L’intérêt des industries classiques pour les start-ups n’est pas nouveau ; ce qui change dans le modèle de l’ « open innovation » c’est qu’au lieu de racheter une start-up pour l’intégrer dans la structure globale, avec un effet de dilution, les banques créent les conditions de sa croissance autonome, en milieu ouvert. Elles bénéficient ainsi du dynamisme de l’ « open innovation » tout en gardant un certain contrôle sur les inventeurs des technologies d’avenir du secteur. Cela est loin d’être anecdotique pour une industrie en danger réel d’ « ubérisation ».
L’attitude des banques vis-à-vis de la technologie « blockchain » est une autre illustration de leur volonté d’anticiper les effets économiques des ruptures technologiques. En effet, en 2015, un consortium de banques de niveau mondial a été créé pour travailler sur le développement de cette technologie d’avenir qui les concerne au premier plan. Toutes les grandes banques ont par ailleurs constitué des équipes internes pour se préparer à ces changements. Manifestement, le secteur bancaire traditionnel a décidé de ne pas se laisser distancer par l’accélération de la transformation digitale.
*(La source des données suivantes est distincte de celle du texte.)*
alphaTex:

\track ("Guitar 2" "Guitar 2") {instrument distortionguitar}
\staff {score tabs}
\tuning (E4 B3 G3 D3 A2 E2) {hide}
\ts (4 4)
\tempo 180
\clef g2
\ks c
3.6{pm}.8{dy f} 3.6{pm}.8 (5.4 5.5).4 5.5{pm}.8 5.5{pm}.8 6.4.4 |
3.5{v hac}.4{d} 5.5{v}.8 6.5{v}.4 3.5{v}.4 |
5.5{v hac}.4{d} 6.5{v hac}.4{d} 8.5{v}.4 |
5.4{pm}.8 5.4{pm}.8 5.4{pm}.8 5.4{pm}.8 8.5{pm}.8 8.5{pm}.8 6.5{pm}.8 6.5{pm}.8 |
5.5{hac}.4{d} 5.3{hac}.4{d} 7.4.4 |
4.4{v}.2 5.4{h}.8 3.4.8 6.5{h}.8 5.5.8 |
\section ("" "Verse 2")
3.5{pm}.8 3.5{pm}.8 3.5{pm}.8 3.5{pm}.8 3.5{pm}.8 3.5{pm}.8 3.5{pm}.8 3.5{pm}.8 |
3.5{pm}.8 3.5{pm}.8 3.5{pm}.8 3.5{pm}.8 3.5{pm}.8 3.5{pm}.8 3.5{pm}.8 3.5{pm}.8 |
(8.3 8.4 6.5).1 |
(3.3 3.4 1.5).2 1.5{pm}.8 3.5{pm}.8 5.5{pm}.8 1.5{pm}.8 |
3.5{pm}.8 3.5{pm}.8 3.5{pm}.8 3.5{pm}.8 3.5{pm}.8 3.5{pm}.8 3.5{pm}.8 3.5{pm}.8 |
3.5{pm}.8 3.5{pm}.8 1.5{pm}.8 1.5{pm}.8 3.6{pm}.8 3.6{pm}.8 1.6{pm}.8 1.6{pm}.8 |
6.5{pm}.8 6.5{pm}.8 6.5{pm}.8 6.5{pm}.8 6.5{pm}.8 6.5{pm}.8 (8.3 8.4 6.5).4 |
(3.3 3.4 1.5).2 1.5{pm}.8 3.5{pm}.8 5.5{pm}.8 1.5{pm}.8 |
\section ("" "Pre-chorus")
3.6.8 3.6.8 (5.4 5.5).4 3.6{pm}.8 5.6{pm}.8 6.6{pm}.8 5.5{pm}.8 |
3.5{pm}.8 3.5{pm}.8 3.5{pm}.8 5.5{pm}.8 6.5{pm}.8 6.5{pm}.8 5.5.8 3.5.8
En prenant les devants, il espère garder la maîtrise des standards de marché qui ne manqueront pas d’évoluer grâce à « blockchain ».
Comparées à d’autres professionnels en danger d’ « ubérisation », les banques traditionnelles ont démontré une compréhension plutôt fine des enjeux portés par la révolution numérique en choisissant la coopération avec les start-ups plutôt que la confrontation. La réticence de la population à basculer dans l’univers digital des « fintechs » leur offre un répit supplémentaire, mais nul ne sait pour combien de temps. Les dinosaures de la finance ont semble t-il compris qu’ils n’ont qu’une seule option : se disrupter eux-mêmes, pour ne pas qu’un autre s’en charge.